My last hurrah on my
bicycle until our baby
arrives! Riding the big
Mickelson Trail in the beautiful
Black Hills of South Dakota!

We both love riding
with this amazing man, my dad!

Saturday, August 13, 2016

Surprise surprise!

   It was July 5, 2016, and I decided to wake up early and secretly take my test. My period was a day late and I'm usually right on time. I hadn't noticed much different with my body besides sore breasts and I had actually felt like I would get my period and then nothing was happening. With any thyroid problems and especially with Hashimoto's it is imperative to be on top of your bloodwork. You really need to know what your numbers are before trying to conceive and although we weren't necessarily trying, in fact - we had kind of given up on the idea that we would be parents again - we weren't opposed to the idea either. We had both decided the wonderful, amazing girls we have are truly enough. That doesn't mean the rest of our people felt the same. We still heard the same verbiage of how the girls wanted a sibling, how some  wished Clayton had a biological child, despite his incredible journey he took to be allowed to adopt the girls.
   With a body like mine, you have to know almost before you miss your first period if you are pregnant because your TSH numbers can shoot through the roof before you know it. And if your numbers are too high, miscarriage is eminent. There is no amount of doctoring that can fix it. As soon as I thought I might be pregnant, I took a pregnancy  test and then doubled up my thyroid medication before we even called our OB doctor with the news.
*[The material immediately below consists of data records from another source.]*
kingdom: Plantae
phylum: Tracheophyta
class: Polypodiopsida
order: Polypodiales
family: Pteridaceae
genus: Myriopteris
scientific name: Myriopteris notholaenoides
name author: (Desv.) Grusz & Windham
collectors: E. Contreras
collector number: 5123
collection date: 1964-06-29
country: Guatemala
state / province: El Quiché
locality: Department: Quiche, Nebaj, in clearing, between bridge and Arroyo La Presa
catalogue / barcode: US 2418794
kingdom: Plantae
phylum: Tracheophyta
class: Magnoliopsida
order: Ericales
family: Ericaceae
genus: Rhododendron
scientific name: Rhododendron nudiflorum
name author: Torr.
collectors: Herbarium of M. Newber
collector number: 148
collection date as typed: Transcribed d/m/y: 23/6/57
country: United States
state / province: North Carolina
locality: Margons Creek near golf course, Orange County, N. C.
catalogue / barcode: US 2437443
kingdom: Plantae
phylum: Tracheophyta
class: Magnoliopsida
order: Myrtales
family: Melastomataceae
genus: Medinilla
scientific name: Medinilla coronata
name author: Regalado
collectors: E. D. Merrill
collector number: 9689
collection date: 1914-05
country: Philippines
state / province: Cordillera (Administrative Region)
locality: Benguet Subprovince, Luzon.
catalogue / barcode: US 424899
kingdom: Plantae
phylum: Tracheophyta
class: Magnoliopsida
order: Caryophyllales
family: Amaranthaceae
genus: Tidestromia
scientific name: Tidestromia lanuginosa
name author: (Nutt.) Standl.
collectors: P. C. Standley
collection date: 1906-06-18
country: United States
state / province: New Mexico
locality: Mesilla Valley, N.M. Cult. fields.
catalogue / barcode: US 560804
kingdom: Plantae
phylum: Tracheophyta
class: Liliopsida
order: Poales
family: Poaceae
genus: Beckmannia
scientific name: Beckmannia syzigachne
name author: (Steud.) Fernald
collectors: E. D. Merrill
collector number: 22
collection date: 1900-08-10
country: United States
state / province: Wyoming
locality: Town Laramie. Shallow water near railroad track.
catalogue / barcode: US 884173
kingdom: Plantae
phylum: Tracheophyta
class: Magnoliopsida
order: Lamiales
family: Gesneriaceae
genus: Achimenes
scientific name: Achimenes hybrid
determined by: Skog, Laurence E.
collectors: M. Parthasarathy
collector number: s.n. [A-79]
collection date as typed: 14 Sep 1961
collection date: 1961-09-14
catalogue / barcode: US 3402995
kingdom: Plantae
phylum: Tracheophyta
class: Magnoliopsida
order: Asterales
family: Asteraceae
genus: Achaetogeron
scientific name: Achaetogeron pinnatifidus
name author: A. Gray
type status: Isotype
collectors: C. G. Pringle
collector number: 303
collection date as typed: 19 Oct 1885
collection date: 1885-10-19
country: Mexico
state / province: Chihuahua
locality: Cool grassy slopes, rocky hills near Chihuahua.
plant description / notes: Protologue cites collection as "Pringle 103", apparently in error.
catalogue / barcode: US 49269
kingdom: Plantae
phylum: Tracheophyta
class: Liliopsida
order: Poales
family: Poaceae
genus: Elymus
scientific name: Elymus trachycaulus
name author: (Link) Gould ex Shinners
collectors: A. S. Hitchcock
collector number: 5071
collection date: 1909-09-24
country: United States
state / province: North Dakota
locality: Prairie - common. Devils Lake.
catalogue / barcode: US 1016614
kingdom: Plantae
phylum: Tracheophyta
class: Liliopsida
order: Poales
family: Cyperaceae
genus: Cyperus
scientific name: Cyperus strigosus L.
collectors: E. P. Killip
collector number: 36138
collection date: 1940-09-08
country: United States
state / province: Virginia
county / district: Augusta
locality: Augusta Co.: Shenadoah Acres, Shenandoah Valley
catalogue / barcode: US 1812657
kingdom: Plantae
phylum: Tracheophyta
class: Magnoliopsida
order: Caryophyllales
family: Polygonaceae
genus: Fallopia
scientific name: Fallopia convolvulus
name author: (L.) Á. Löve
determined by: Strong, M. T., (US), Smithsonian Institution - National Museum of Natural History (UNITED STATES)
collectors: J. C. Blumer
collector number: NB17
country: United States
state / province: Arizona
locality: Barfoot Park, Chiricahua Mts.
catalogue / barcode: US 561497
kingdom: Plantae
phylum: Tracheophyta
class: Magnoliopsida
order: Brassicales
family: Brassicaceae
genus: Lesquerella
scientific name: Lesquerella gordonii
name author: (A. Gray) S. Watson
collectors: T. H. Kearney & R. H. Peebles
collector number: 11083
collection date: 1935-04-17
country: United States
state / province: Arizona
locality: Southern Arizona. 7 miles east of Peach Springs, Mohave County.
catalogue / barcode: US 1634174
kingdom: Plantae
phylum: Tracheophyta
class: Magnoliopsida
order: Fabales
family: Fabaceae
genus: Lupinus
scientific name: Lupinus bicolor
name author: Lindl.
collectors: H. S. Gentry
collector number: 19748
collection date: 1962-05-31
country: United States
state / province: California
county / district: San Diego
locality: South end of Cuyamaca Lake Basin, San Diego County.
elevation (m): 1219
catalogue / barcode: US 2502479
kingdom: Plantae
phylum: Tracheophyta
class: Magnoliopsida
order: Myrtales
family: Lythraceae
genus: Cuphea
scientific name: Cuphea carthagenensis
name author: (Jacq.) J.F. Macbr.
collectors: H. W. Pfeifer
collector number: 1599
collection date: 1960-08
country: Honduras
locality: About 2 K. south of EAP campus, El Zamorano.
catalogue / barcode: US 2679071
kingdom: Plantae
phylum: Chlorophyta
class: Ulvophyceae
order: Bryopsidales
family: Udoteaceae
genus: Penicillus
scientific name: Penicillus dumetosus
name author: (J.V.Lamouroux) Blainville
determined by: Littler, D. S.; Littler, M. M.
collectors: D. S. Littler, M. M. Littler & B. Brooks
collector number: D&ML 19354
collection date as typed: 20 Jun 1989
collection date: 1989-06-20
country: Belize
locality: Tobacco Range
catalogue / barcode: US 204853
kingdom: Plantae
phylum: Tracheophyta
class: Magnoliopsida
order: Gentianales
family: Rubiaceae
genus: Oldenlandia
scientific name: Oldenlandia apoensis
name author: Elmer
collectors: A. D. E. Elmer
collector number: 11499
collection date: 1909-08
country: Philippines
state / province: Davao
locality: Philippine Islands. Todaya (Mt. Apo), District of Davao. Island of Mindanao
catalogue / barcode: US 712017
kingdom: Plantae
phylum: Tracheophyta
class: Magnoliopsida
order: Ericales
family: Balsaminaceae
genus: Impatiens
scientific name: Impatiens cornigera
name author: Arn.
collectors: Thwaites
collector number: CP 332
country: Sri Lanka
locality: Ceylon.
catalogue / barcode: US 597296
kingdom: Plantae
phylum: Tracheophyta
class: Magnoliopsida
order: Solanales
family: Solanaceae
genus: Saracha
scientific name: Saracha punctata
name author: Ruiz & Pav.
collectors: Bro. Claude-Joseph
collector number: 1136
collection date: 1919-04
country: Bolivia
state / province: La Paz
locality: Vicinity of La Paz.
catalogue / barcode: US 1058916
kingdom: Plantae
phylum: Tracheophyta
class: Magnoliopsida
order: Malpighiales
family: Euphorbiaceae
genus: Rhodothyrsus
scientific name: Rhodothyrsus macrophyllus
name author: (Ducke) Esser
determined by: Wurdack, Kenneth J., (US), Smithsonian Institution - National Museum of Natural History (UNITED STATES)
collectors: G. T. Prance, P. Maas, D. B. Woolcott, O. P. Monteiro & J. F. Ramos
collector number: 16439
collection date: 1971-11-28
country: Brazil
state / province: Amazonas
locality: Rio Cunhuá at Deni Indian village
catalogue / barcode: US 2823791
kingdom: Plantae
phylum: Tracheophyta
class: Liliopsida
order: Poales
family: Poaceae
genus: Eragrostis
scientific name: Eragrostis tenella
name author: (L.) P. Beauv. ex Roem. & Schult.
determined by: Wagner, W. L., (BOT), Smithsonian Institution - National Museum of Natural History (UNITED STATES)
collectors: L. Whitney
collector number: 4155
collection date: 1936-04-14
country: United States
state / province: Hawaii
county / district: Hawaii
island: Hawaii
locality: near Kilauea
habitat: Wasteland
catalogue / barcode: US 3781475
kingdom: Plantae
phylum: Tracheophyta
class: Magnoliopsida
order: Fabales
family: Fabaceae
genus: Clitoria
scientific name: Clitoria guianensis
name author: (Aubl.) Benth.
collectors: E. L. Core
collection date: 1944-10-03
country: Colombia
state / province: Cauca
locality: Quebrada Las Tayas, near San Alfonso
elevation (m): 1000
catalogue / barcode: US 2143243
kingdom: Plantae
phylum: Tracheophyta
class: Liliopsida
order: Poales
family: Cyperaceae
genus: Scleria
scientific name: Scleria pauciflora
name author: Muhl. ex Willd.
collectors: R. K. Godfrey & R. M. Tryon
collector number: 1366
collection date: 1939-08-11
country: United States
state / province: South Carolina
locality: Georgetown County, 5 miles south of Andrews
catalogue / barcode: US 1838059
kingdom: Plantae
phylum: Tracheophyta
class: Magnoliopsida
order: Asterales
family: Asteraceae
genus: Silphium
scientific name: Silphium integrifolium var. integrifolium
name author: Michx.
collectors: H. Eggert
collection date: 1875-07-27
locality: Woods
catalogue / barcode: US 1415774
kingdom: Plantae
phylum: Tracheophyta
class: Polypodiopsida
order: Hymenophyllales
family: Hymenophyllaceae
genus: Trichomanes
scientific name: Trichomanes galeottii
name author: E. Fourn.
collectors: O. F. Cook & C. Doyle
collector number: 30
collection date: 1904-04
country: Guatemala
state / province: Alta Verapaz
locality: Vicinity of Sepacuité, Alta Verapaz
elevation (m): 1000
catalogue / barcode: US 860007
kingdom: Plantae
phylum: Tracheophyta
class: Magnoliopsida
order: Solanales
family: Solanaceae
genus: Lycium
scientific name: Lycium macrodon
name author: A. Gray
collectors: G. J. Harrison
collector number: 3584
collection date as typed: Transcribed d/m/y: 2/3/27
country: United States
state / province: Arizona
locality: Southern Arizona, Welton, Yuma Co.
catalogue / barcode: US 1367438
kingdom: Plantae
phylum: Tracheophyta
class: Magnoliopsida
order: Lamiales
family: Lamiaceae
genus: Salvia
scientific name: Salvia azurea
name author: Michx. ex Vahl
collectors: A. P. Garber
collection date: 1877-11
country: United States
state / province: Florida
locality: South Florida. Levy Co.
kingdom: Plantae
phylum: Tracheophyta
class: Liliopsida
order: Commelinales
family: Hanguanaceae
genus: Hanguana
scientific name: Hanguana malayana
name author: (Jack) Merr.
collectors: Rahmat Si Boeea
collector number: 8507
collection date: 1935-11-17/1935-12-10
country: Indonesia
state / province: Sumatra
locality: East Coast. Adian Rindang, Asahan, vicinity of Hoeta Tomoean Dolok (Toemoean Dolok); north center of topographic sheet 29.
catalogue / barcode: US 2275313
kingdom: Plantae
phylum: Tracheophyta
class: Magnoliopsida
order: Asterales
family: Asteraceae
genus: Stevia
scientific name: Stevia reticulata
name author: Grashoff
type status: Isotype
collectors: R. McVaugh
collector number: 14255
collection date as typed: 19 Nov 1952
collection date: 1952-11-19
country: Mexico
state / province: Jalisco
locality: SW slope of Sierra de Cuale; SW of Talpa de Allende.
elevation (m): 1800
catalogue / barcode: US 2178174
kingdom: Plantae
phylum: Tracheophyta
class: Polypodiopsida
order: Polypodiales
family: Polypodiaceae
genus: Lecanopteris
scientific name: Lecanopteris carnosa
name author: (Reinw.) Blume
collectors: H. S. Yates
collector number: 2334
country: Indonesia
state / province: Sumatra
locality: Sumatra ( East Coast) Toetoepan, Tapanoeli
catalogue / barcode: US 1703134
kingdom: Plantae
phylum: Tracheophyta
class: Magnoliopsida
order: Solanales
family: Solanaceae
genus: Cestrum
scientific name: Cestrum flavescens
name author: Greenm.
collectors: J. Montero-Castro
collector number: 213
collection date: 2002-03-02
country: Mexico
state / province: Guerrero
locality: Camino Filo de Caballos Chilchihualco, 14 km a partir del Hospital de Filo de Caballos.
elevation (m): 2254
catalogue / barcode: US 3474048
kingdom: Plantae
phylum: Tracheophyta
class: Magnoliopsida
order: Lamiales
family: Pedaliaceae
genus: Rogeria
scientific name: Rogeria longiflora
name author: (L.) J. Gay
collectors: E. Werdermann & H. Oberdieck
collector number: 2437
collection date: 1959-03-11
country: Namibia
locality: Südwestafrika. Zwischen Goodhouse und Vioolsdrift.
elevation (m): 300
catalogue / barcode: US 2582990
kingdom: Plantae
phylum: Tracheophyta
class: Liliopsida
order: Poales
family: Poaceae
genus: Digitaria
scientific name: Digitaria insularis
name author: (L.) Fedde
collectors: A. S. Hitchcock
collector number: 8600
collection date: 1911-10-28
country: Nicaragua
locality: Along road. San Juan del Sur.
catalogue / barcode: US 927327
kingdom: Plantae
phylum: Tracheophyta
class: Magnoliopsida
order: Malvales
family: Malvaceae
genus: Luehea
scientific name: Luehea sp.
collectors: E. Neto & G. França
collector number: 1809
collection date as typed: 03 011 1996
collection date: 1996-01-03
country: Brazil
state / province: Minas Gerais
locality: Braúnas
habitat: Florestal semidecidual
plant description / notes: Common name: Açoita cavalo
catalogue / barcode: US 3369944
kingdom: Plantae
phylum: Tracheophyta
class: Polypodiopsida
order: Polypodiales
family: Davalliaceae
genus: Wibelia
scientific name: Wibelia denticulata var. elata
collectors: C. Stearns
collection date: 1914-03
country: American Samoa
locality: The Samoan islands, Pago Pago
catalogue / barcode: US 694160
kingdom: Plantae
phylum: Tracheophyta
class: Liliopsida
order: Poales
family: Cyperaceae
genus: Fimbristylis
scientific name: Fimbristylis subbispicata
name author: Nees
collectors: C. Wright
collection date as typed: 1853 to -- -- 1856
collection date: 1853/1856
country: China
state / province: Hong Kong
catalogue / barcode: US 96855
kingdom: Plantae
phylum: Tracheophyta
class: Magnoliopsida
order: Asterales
I hadn't spoken to them since I got the all clear last year ... incidentally our last miscarriage was dated July 5, 2015. When I called, I immediately recognized this wasn't my doctor's nurse from before. You build a sort of report when you go through death with someone. Everyone in the office took such great care of us and some would mutter about how brave we were or strong. They admired us. This new nurse got acquainted with my charts on the phone. "I'm going to pull up your history and ......(pauses &  it seemed to last two minutes)...." I lightened the feel and said that we did have quite a history with them. "Yes, the first thing that jumps out at me is that you've had multiple miscarriages.......(another long pause).......and now I'm wondering about your TSH numbers." With a smile on my face in the phone I announced that I have two TSH tests and other bloodwork that was done previously and results from the lab work currently  and I would immediately be bringing those results. You could hear the relief in her voice. We dropped them over immediately and later that afternoon, the nurse called with no special instructions and they said everything looked in range.
   Our first appointment is July 28 - two days after my husband's 30th birthday. What a birthday present!
We are doing all we can to ensure a safe pregnancy. I've been taking my rounds of supplements and I am in really great health. My blood pressure is excellent and my TSH is in the new guidelines which is a huge relief!
   At this time, we have decided to keep our circle very small about the news of our little one....neither one of us wants to really deal with other people's hopes and dreams right now on this reality for us. It's our journey and we are excited, scared, anxious and hopeful. We don't need to add anyone else's worries, thoughts, careless verbalizations. It doesn't help much to hear that it won't happen again, that God has plans for us or any of that kinds of nonsense. With our history and vast knowledge on a subject we wish we knew nothing about, this is pretty much a matter of science.